## Instructions to follow
Pick the lines holding the string "guten" out of the records and copy them.

(Transcribed page contents)
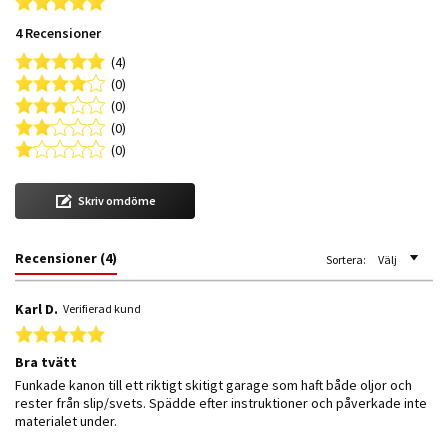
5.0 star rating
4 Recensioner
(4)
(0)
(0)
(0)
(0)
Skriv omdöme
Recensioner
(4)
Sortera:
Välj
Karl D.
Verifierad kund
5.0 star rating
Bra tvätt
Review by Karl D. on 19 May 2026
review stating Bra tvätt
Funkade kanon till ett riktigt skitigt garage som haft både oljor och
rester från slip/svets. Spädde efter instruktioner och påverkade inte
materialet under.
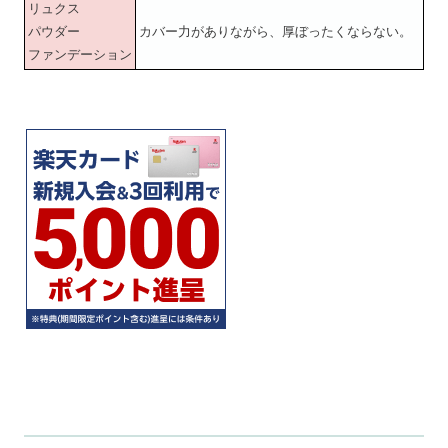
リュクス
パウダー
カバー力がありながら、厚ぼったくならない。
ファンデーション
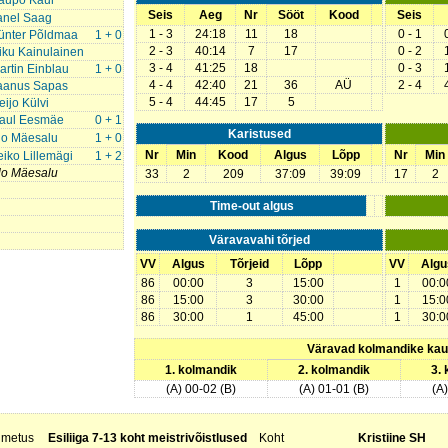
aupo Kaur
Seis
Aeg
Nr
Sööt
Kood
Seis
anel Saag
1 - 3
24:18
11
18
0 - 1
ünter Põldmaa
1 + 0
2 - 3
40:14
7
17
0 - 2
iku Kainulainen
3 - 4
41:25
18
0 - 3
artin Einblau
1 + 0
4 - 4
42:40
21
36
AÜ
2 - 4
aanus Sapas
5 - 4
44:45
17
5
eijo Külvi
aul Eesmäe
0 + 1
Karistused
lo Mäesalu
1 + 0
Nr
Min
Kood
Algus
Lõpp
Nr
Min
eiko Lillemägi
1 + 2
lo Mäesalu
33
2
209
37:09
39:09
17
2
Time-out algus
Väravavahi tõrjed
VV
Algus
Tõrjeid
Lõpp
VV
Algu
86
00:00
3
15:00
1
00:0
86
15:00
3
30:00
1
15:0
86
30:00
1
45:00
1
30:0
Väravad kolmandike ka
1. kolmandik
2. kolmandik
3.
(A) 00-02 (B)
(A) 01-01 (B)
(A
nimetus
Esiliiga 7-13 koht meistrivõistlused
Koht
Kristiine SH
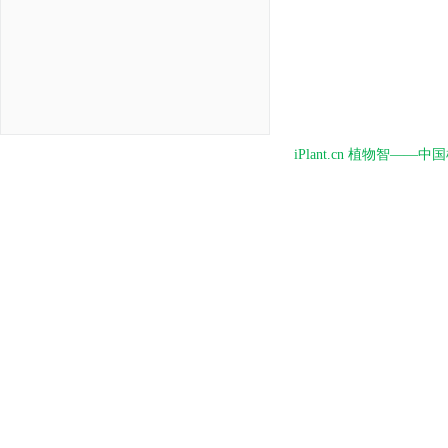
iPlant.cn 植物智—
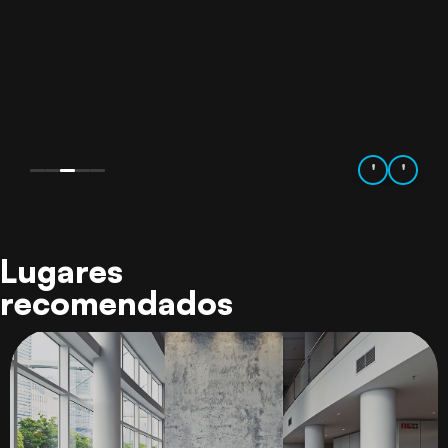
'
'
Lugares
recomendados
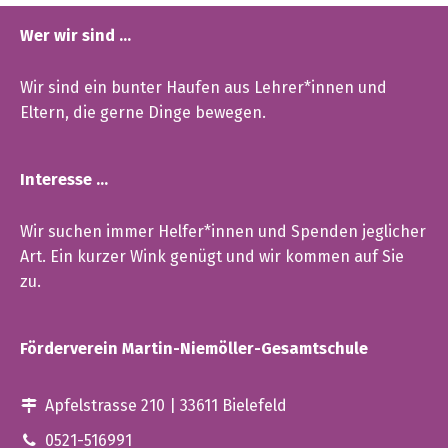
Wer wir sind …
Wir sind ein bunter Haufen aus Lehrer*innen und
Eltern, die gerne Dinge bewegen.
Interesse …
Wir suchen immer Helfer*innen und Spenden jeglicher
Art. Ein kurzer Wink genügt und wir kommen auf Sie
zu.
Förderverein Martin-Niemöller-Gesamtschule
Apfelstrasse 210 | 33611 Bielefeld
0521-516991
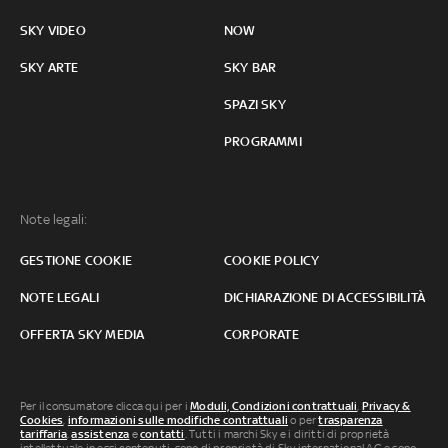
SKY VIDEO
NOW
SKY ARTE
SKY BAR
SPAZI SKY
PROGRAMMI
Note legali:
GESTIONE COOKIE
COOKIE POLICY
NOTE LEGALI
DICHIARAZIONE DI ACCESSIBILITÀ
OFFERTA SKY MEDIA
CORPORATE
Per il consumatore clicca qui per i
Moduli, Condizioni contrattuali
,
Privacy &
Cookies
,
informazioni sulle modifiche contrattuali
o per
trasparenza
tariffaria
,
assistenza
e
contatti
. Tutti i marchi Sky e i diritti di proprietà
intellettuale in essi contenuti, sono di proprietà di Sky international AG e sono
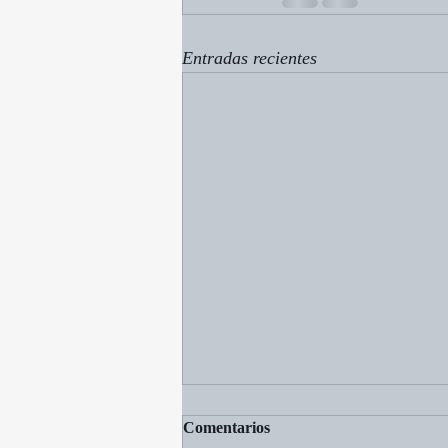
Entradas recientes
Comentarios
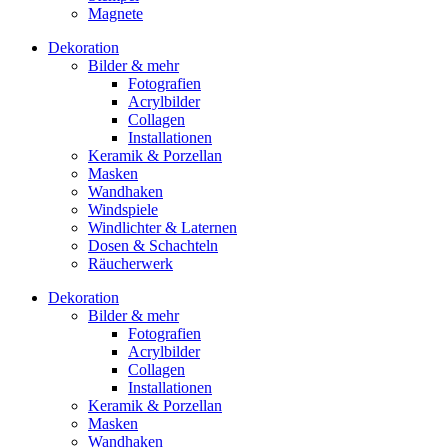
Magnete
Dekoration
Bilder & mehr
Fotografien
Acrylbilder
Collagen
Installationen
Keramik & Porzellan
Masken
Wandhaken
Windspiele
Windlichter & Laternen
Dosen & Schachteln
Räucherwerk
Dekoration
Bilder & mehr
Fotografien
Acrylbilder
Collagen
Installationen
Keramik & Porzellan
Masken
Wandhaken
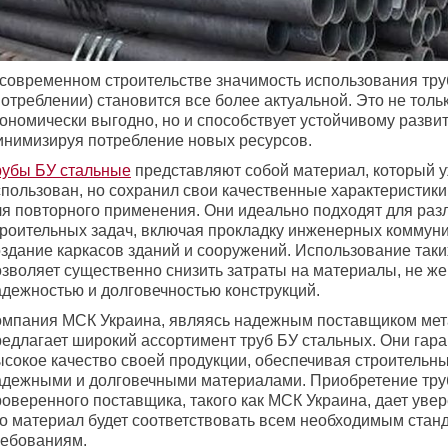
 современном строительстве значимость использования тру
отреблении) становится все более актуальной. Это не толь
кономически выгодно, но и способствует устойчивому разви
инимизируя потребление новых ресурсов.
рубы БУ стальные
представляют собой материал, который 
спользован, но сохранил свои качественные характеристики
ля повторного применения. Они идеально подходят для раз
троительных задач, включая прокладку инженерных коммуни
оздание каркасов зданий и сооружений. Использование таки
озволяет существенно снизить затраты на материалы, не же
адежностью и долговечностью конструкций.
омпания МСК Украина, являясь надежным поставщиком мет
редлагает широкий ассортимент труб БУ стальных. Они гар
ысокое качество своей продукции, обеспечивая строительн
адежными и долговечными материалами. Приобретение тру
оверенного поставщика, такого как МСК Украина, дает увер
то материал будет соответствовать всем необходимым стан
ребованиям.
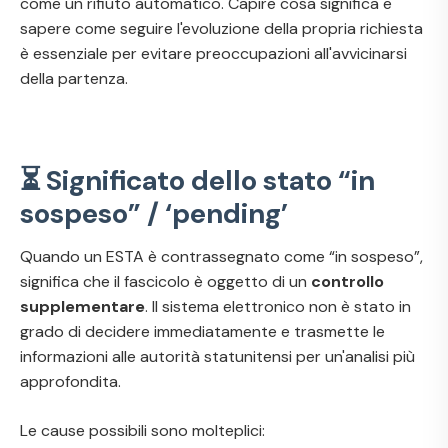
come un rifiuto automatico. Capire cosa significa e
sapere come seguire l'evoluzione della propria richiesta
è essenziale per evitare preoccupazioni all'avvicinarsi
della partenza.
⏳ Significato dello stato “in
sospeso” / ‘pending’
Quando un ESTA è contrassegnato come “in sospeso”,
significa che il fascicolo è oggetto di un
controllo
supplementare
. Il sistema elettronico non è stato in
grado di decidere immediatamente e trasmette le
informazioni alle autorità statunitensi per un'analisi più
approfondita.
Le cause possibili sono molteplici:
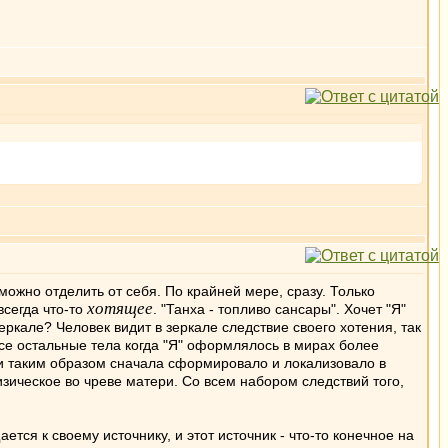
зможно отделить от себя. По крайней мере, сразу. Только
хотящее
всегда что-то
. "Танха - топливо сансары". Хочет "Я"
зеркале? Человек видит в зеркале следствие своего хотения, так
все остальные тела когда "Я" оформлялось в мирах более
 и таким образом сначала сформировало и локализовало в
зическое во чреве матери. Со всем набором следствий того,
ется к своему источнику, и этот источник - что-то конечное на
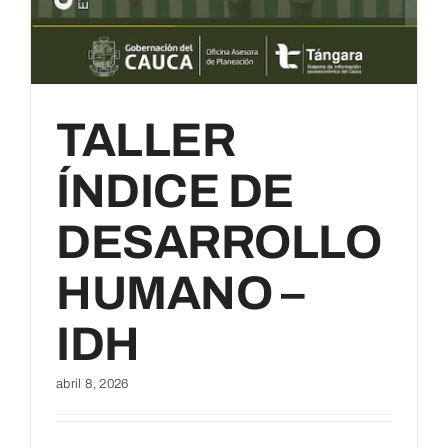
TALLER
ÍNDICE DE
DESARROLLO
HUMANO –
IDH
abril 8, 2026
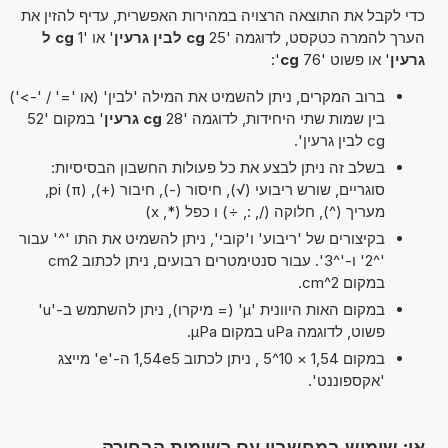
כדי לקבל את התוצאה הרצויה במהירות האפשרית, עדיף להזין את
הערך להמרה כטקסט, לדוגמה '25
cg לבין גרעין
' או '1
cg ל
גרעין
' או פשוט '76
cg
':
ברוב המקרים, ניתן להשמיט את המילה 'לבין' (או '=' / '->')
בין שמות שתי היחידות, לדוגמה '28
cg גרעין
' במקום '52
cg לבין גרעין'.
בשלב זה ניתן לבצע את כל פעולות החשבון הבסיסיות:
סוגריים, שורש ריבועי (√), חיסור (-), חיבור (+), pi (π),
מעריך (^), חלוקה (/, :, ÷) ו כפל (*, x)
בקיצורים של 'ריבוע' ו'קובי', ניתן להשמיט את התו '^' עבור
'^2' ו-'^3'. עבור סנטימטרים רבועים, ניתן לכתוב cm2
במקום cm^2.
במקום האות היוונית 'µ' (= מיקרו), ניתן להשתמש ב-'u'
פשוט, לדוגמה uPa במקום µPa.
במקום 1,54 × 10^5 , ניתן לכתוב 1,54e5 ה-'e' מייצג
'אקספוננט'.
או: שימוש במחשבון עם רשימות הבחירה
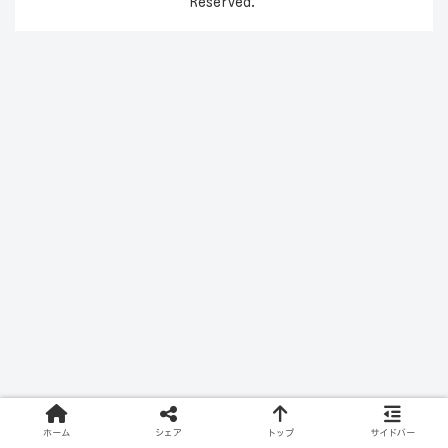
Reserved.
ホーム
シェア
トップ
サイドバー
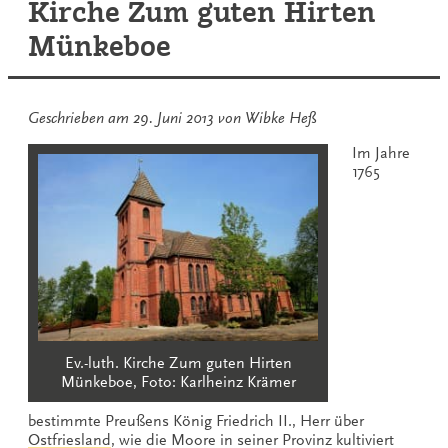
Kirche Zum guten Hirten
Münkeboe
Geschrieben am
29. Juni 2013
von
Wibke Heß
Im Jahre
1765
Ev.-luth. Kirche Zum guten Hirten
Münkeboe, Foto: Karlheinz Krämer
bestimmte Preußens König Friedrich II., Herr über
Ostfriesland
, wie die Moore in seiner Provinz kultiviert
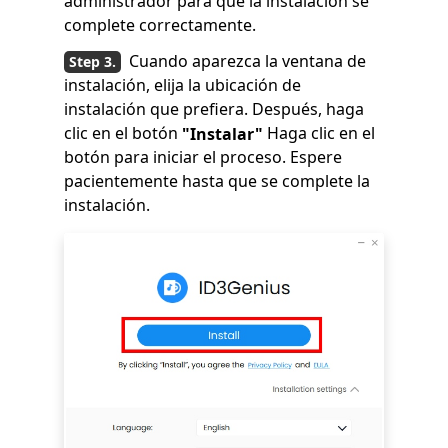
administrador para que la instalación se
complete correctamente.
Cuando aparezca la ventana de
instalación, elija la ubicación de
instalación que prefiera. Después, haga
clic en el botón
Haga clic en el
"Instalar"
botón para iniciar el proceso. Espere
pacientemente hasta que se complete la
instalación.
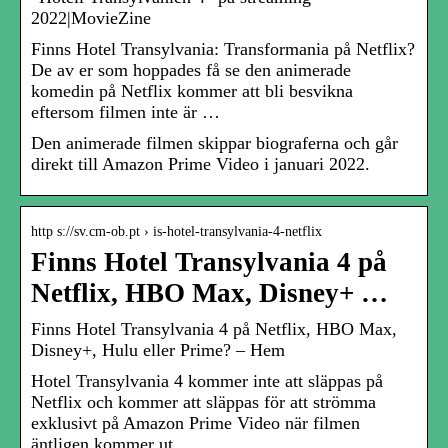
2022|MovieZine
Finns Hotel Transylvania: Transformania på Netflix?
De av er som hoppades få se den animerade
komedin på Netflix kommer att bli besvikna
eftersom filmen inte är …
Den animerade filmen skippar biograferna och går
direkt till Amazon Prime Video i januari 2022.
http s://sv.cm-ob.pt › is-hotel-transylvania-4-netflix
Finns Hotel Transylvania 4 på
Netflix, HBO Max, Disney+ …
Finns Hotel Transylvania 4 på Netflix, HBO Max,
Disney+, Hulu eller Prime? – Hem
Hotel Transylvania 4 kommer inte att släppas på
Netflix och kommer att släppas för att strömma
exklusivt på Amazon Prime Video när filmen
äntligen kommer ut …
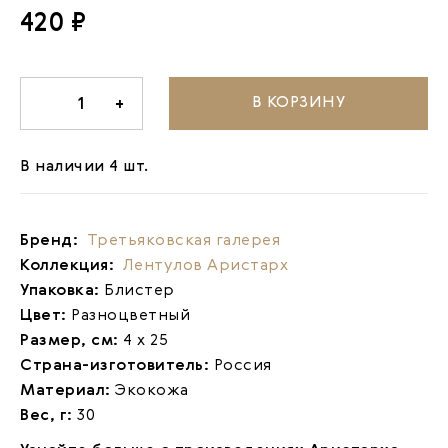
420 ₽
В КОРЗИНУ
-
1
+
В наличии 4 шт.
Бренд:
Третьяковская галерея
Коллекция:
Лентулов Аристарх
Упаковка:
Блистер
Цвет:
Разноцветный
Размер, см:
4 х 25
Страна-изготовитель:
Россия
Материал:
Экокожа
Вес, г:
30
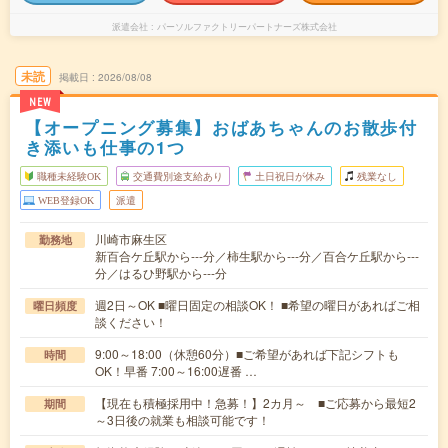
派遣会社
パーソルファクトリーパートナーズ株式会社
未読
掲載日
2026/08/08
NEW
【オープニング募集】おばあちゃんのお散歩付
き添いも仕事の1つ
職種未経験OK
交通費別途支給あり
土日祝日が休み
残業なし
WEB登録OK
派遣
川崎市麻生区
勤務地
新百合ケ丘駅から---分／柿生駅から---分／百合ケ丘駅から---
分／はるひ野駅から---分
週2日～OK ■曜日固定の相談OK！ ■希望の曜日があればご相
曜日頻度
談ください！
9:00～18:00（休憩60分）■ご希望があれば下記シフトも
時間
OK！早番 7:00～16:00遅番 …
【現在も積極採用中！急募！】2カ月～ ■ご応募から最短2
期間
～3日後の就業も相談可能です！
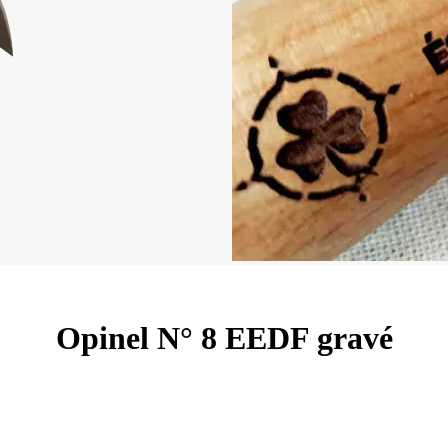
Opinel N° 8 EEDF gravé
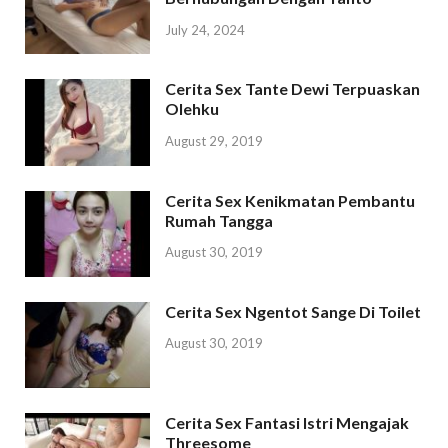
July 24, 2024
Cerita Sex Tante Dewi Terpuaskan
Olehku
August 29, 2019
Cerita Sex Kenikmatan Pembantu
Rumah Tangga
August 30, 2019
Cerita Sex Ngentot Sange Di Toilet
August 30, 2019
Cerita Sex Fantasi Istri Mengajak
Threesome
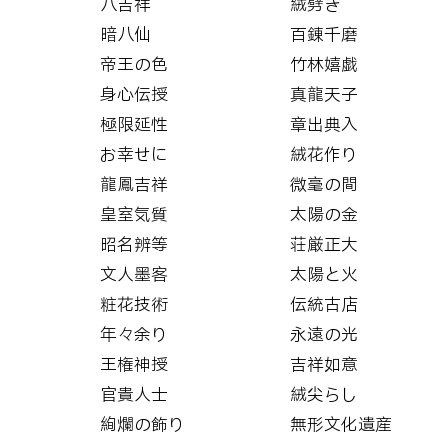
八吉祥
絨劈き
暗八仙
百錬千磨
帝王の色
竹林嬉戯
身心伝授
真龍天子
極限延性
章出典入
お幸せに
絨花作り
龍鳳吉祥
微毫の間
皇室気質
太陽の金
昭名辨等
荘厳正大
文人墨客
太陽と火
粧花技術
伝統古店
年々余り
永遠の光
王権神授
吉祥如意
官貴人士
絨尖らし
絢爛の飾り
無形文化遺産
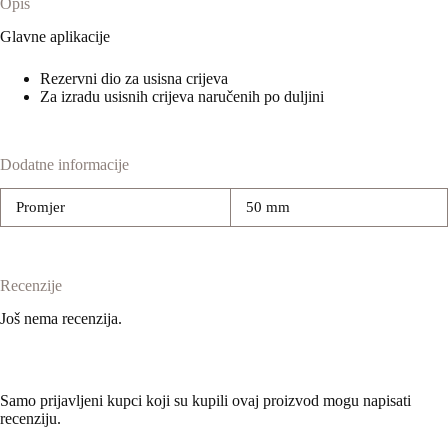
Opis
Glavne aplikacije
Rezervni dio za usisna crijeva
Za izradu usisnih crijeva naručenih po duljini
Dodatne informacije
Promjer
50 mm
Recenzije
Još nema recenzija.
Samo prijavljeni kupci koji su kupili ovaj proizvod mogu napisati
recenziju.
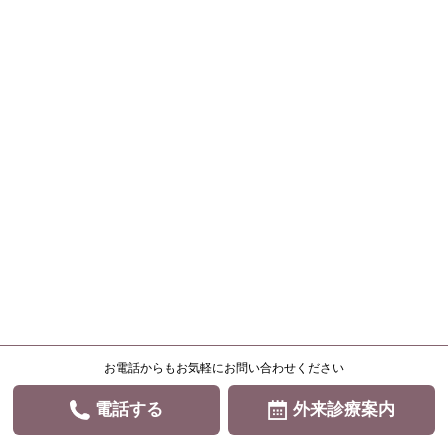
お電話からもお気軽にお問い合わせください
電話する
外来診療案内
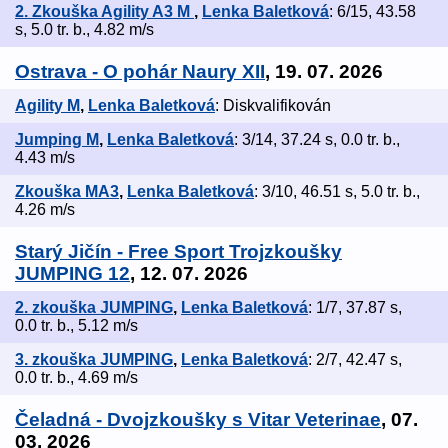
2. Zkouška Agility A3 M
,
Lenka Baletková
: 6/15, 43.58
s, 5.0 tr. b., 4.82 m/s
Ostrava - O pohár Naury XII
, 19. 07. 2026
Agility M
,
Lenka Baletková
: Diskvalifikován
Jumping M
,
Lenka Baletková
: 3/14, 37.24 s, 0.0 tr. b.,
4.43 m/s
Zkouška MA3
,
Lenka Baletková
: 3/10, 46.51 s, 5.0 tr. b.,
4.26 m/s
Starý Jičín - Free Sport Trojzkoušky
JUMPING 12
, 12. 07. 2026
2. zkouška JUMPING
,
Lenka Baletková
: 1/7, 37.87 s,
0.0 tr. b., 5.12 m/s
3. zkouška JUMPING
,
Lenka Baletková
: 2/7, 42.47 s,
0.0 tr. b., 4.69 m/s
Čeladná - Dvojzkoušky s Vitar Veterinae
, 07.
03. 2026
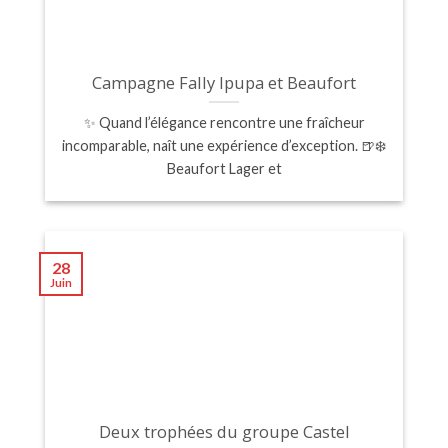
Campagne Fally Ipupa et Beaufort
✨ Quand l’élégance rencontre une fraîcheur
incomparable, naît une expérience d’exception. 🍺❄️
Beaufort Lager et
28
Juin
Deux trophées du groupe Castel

## Result
Kirche Zum guten Hirten
Ev.-luth. Kirche Zum guten Hirten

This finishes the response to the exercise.